"Adequate" is inadequate (excuse the pun). It is a weasel word that makes it very easy for the customer to think that they have one policy but learn a hard lesson when they try to claim.
In principle, I agree with the insurer. Failure to take "adequate" precautions makes you a higher risk, and if that is not recognised against your policy cost then everyone else's must increase to socialise the loss caused by your lack of foresight.
But adequate must have provable definitions if you are going to deny claims based on it. If my car insurer stated that my car must be adequately maintained, a current certificate of registration proves that my car passed the required certifications. If they have other additional expectations, like 6 monthly services etc then they need to stipulate that explicitly.

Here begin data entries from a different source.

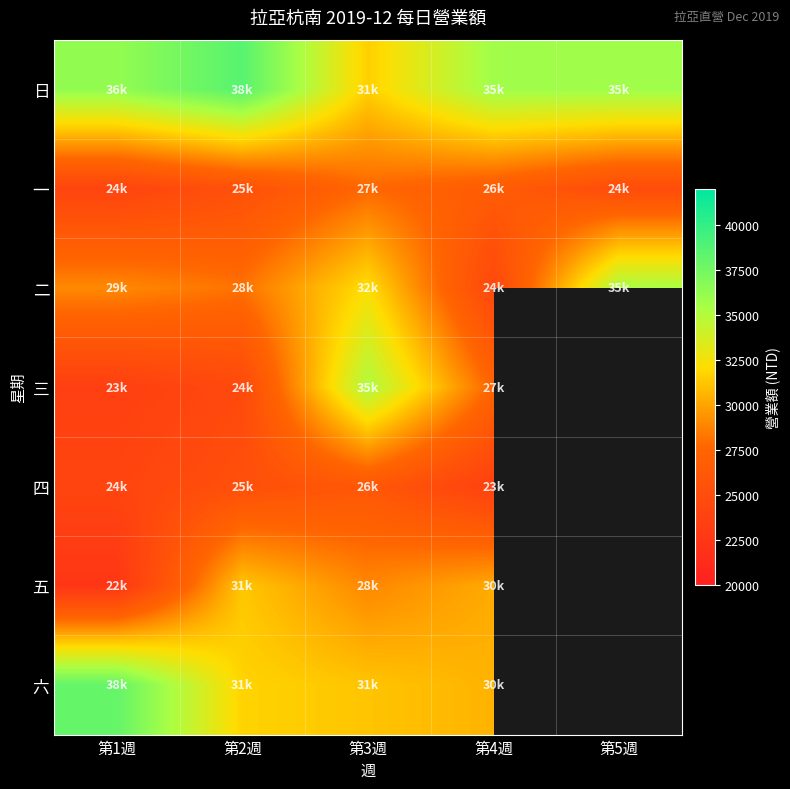

Reading left to right, extract all data points from this chart.

日: 第1週=36250	第2週=38560	第3週=31615	第4週=35720	第5週=35795
一: 第1週=24060	第2週=25410	第3週=27740	第4週=26645	第5週=24950
二: 第1週=29030	第2週=28162	第3週=32175	第4週=24435	第5週=35350
三: 第1週=23485	第2週=24595	第3週=35192	第4週=27510	第5週=0
四: 第1週=24113	第2週=25275	第3週=26140	第4週=23690	第5週=0
五: 第1週=22510	第2週=31283	第3週=28965	第4週=30250	第5週=0
六: 第1週=38105	第2週=31760	第3週=31200	第4週=30530	第5週=0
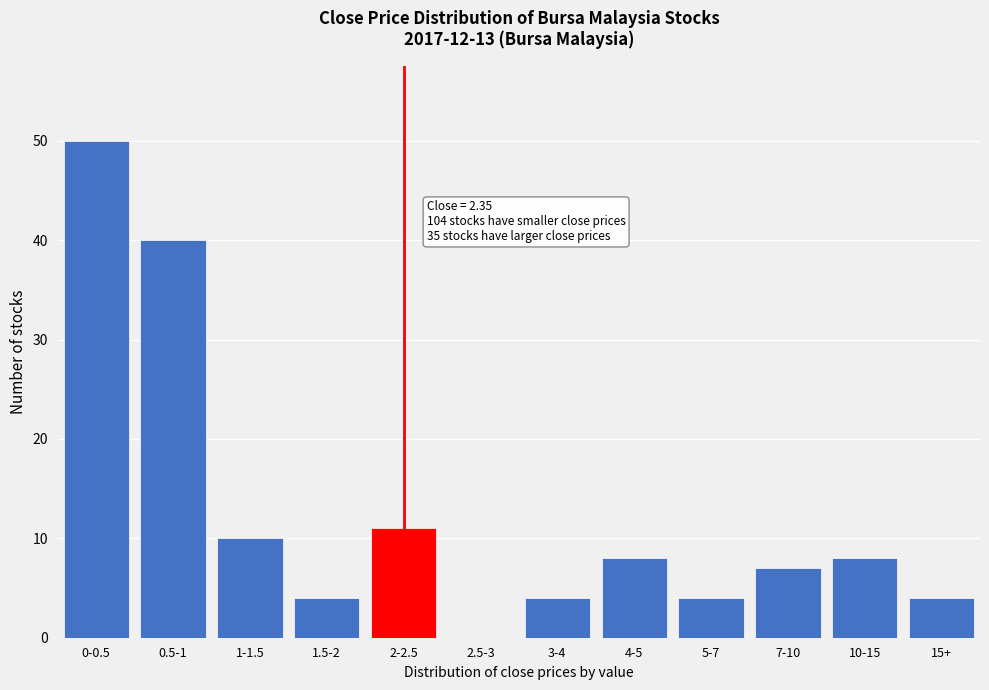

Reading left to right, list all the values displayed in this chart.

0-0.5=50	0.5-1=40	1-1.5=10	1.5-2=4	2-2.5=11	2.5-3=0	3-4=4	4-5=8	5-7=4	7-10=7	10-15=8	15+=4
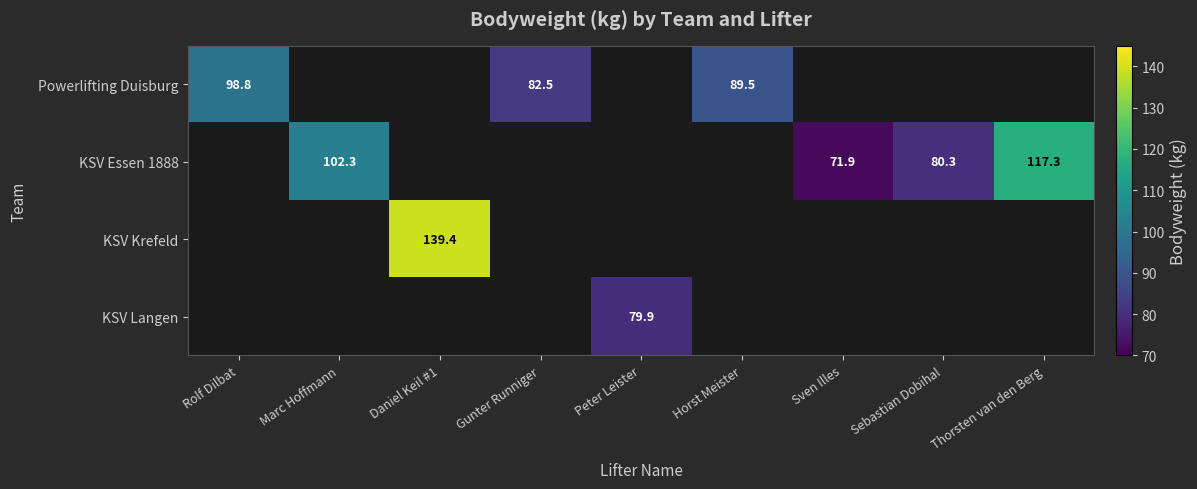

Is it true that KSV Essen 1888 equals 65.7 at Thorsten van den Berg?

False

Back to the case in point. If adequate means that patches should be applied within 30 days, what do they mean by that? Windows update? Sure. What about that old version of jre that is still needed to run that legacy system? What about that system that has been powered down for 6 months with its user on some type of extended leave? Is your policy torn up because they switched their computer back on and it was not updated for a few days? Is your router patched?
Most people don't want to accidentally leave their networks open to pwnage. For many, it is a case of being naive rather than reckless. Providing easy to digest guidelines for your customers had the double advantage of protecting them, making your offering more valuable in their eyes and by extension more profitable for you.